EXTRACT:
Thus, we have that increases in either wage rate and in any of the productivity parameters \(k_{ij},q_{j}\) increase the primary earner’s utility, and therefore the level of overall household wellbeing, at any given utility level of the second earner, while increases in the price of the bought in input will reduce it. This is perfectly intuitive.Footnote 25

There are then two ways in which we can approach the measurement of individual utility in households with identical preferences.Footnote 26 Given a parameterised utility function we could on the one hand collect information on the vectors of endogenous variables \([x_{i},z_{i},l_{i},g]\) and compute the resulting direct utilitiesFootnote 27, \(u_{i}^{*};\) or on the other hand collect information on the vectors of exogenous variables \(\varphi\) and calculate the indirect utilities \(v_{i}^{*}.\) In the former case, we would need measures of the outputs \(z_{i}\) and g,  as well as individual consumptionsFootnote 28\(x_{i},\) and in the latter case we would need values of the wage rates \(w_{i}\) and productivities \(k_{ij},q_{j}\) as well as data on the input prices. In neither case is it sufficient to have measures only of the inputs such as time spent in household production, because this does not give us the parameters of the household production functions. In the absence of information on these functions, we must either assume that household production is irrelevant/does not exist, as in the case of standard equivalence scales, or, as the better second best, seek to find proxies for the missing information in the data available, which is the approach we adopt in this paper.

2.2 Non-participation

In the OECD countries, on average roughly one-third of family households have just one earner. Yet this seems to be ignored in almost all of the work on within-household allocations of consumption and time. If there is no household production then, since the non-working spouse has no market income, the entire expenditure on market consumption goods and bought in inputs must be provided out of the primary earner’s income, and the value of consumption of the non-working spouse can only be interpreted as a pure transfer. All of her time must be assumed to consist of leisure. This is an illustration of how ignoring the existence of household production can have misleading implications.

DATA UNDER STUDY:
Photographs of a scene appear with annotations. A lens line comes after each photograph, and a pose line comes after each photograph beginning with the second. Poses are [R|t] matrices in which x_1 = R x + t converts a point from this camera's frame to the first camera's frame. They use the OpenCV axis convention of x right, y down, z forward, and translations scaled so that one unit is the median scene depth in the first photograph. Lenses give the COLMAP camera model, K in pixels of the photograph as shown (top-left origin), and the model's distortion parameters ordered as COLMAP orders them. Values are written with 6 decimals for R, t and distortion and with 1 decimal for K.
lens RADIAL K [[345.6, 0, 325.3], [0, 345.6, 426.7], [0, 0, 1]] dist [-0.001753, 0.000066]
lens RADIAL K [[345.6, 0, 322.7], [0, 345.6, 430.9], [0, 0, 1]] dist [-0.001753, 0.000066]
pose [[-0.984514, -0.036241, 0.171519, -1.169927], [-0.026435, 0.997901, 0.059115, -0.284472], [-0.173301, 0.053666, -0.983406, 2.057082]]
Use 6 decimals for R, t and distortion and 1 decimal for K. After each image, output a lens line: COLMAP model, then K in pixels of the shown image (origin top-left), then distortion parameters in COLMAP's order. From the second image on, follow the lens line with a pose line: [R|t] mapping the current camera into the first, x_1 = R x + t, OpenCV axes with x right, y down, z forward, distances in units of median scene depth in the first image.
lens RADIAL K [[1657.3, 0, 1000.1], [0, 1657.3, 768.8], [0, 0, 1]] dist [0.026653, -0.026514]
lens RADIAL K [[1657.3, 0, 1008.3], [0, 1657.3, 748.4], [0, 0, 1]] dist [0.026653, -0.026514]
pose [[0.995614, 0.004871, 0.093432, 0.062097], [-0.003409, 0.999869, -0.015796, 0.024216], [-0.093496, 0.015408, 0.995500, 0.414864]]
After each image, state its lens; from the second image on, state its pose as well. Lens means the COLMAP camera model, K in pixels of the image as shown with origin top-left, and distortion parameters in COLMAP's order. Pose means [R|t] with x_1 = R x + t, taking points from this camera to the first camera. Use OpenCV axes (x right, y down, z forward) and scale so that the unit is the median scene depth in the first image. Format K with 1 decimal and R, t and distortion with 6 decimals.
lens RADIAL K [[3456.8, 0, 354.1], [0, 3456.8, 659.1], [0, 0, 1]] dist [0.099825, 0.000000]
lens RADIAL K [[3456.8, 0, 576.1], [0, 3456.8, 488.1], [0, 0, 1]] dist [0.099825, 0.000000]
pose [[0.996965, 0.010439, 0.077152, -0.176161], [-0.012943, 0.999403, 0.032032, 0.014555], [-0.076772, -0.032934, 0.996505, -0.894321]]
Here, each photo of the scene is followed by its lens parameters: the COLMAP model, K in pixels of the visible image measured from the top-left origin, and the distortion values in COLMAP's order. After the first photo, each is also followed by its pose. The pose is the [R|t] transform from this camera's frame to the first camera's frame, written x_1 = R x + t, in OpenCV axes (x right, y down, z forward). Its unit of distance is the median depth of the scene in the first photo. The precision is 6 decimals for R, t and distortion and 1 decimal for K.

TASK REQUIREMENTS: Extend the economics passage on household production and individual utility, picking up after its last sentence.

EXERCISE RESPONSE:
If the household has decided on the second earner’s non-participation in the labour market, in the sense that at the margin an increase in the market wage she is expected to get would not change that decision, then the model with household production has to be reformulated, since, as we show,Footnote 29 her (potential) market wage rate may no longer give the marginal opportunity cost of her time. If she supplies no time to the market, this implies that the marginal value product of her time in household production, which we denote by \(\hat{w}_{2},\) is at least as high as her market wage (net of tax and any other costs of work, both fixed and marginal, such as child care costs). Does that imply that any consumption of her own must be regarded as a lump sum transfer from the primary earner? Obviously not, since she is simply specialising in the production of the household goods which she (implicitly) exchanges for market goods.

From this we conclude that if \(w_{2}<\) \(\hat{w}_{2}\) the market wage gives an underestimate of the marginal value product of the time the second earner spends in household production. This also implies that \(w_{2}l_{2}\) is an underestimate of the value of the second earner’s leisure time, since \(\hat{w }_{2}\) is also the implicit price of leisure (in consumption units) for the second earner. In an across-household inequality analysis, the wellbeing of households with non-participating second earners is then in general understated, even if an adjustment is made for the second earner’s leisure time by multiplying it by the market wage. In terms of the vector of characteristics \(\varphi ,\) for households in which the solution for the second earner’s labour supply is intramarginal, we could eliminate \(w_{2}\) since this has no effect at the margin on the level of wellbeing of the household.

If we want to allow for joint production in the model, in relation to parental time inputs for example, we would simply have to re-write the production function constraints as:

$$\begin{aligned} \sum _{i=1,2}z_{i}\le f^{z}(k_{1z}t_{1},k_{2z}t_{2},q_{z}b_{z});\, g\le f^{g}(k_{1g}t_{1},k_{2g}t_{2},q_{g}b_{g}) \end{aligned}$$
(10)

Then in the case where \(L_{i}>0,\) \(i=1,2,\) the sum of the marginal value products with respect to \(t_{i}\) would equal \(w_{i},\) whereas when \(L_{2}=0\) we would again have that \(w_{i}\) is only a lower bound to this sum and is likely to understate this value even more.

2.3 The life cycle and disaggregation

From the perspective of the analysis of tax/transfer policy, the main relevance of the life cycle is to the cross-section of households in a given time period rather than to the case of a given household going through its life cycle phases over time. Current governments cannot bind future governments to any given policy, but existing tax /transfer systems can and do take account of the decisions driven by structures of preferences and constraints of households currently at different stages of their life cycle.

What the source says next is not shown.